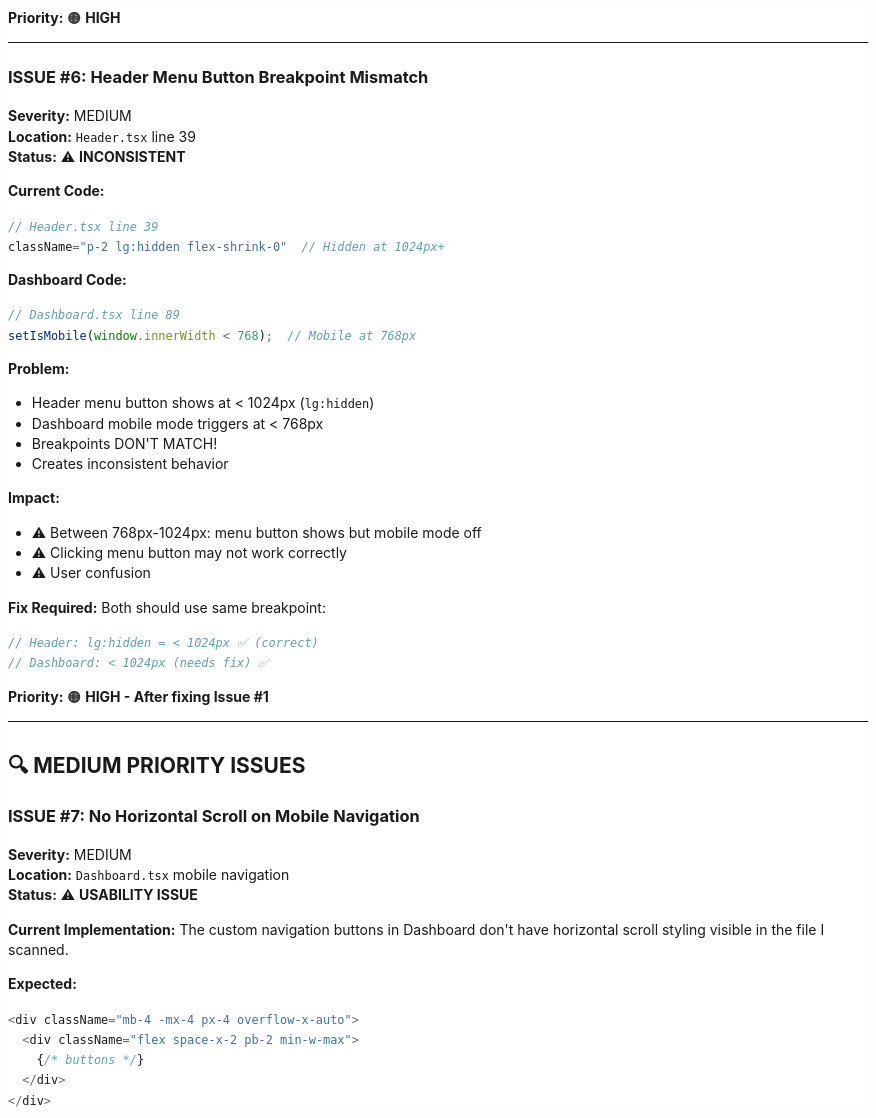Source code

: **Priority:** 🟠 **HIGH**

---

### **ISSUE #6: Header Menu Button Breakpoint Mismatch**
**Severity:** MEDIUM  
**Location:** `Header.tsx` line 39  
**Status:** ⚠️ **INCONSISTENT**

**Current Code:**
```typescript
// Header.tsx line 39
className="p-2 lg:hidden flex-shrink-0"  // Hidden at 1024px+
```

**Dashboard Code:**
```typescript
// Dashboard.tsx line 89
setIsMobile(window.innerWidth < 768);  // Mobile at 768px
```

**Problem:**
- Header menu button shows at < 1024px (`lg:hidden`)
- Dashboard mobile mode triggers at < 768px
- Breakpoints DON'T MATCH!
- Creates inconsistent behavior

**Impact:**
- ⚠️ Between 768px-1024px: menu button shows but mobile mode off
- ⚠️ Clicking menu button may not work correctly
- ⚠️ User confusion

**Fix Required:**
Both should use same breakpoint:
```typescript
// Header: lg:hidden = < 1024px ✅ (correct)
// Dashboard: < 1024px (needs fix) ✅
```

**Priority:** 🟠 **HIGH - After fixing Issue #1**

---

## 🔍 MEDIUM PRIORITY ISSUES

### **ISSUE #7: No Horizontal Scroll on Mobile Navigation**
**Severity:** MEDIUM  
**Location:** `Dashboard.tsx` mobile navigation  
**Status:** ⚠️ **USABILITY ISSUE**

**Current Implementation:**
The custom navigation buttons in Dashboard don't have horizontal scroll styling visible in the file I scanned.

**Expected:**
```typescript
<div className="mb-4 -mx-4 px-4 overflow-x-auto">
  <div className="flex space-x-2 pb-2 min-w-max">
    {/* buttons */}
  </div>
</div>
```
====
:: INSTRUCTIONS TO FOLLOW ::
Find and copy each line in the material above where the string "mode" occurs.

:: EXERCISE RESPONSE ::
- Dashboard mobile mode triggers at < 768px
- ⚠️ Between 768px-1024px: menu button shows but mobile mode off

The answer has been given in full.